By Sydney MaHan, Student Correspondent
Next week, five Virginia graduate students will begin Knauss Fellowships. The Fellows will spend a year in Washington, DC, serving in executive or legislative offices.
Steve Manley will spend his Knauss Fellowship as the new Marine Mammal Health and Stranding Fellow for the National Marine Fisheries Service Office of Protected Resources.
“I’m very excited to have the opportunity to help with several projects, such as planning the 2016 national meeting on marine mammal health and developing new regulations to address public viewing of stranded animals,” Manley says.
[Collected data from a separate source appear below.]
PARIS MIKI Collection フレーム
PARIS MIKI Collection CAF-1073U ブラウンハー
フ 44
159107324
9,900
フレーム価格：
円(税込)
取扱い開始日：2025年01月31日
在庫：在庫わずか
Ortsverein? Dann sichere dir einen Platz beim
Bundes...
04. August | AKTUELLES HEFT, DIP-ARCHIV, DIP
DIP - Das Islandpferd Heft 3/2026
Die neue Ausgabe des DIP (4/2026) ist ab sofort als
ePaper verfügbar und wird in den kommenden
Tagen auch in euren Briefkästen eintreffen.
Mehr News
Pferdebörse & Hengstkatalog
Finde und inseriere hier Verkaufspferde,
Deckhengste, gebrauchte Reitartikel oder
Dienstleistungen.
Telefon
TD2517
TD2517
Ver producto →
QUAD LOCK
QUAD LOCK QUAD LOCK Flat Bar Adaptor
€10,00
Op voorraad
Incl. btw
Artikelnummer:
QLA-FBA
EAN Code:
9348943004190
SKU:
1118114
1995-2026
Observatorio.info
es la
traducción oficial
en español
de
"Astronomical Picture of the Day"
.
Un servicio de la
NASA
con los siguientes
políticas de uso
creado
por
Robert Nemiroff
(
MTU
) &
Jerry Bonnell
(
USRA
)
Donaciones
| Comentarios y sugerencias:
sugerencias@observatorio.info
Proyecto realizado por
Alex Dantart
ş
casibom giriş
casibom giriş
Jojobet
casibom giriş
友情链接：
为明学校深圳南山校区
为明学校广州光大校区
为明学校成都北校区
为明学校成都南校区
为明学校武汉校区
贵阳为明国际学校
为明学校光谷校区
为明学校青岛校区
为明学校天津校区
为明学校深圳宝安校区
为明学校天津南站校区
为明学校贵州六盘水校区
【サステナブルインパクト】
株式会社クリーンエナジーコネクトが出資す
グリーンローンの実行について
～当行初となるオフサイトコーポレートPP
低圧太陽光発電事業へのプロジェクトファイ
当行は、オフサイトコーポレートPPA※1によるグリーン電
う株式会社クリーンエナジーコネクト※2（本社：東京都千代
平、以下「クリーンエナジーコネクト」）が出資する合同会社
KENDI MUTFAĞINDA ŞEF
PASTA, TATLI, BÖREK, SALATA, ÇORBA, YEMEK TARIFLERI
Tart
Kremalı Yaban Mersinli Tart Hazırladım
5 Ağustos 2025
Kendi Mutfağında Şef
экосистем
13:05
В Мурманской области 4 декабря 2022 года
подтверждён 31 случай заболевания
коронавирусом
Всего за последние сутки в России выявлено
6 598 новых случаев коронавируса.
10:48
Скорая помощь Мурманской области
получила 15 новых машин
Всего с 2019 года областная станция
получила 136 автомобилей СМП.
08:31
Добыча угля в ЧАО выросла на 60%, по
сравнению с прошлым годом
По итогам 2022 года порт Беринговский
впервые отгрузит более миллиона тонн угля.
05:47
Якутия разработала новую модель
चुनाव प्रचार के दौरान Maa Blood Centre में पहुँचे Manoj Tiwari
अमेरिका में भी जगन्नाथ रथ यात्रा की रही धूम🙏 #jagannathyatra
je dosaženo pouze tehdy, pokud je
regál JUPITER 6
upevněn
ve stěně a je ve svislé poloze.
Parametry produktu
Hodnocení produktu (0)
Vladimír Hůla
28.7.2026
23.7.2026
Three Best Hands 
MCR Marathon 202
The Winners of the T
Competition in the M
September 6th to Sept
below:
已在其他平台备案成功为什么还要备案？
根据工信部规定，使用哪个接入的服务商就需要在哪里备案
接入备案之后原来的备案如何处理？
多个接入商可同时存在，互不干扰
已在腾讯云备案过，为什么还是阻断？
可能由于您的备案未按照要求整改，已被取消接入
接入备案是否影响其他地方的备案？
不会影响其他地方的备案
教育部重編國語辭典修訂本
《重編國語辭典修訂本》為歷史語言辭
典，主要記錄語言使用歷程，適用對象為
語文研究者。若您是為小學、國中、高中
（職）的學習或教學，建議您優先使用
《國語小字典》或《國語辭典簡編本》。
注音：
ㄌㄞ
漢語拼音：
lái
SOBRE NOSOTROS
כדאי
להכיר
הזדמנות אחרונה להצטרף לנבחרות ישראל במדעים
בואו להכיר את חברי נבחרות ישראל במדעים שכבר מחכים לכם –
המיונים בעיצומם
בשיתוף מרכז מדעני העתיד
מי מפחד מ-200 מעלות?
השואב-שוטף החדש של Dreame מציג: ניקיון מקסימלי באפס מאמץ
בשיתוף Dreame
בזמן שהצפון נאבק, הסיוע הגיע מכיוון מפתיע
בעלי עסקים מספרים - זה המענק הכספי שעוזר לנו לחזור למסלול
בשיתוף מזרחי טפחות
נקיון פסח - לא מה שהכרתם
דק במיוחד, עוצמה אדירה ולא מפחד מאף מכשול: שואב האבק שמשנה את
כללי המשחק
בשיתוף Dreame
He is also looking forward to working with marine mammal experts across the country.
Manley will play an integral role in the planning and execution of the national meeting on marine mammal health in 2016. This meeting will serve as a forum for training, networking, and sharing information between national stranding network responders, scientists, and managers and selected international participants.
Manley will also work with the International Whaling Commission Scientific Committee on mass strandings, pollution, and emerging diseases.
Manley, who has a BS in marine science and biology with a minor in chemistry from the University of Miami, received an MS in biological oceanography from VIMS in 2014.
The Dean John A. Knauss Marine Policy Fellowship program places students with host offices in the legislative or executive branches of government in Washington, DC. Fellows learn about the national policy decisions that affect ocean, coastal, and the Great Lakes resources while getting the opportunity to contribute their knowledge to current issues facing the nation. The National Sea Grant College Program established the program in 1979.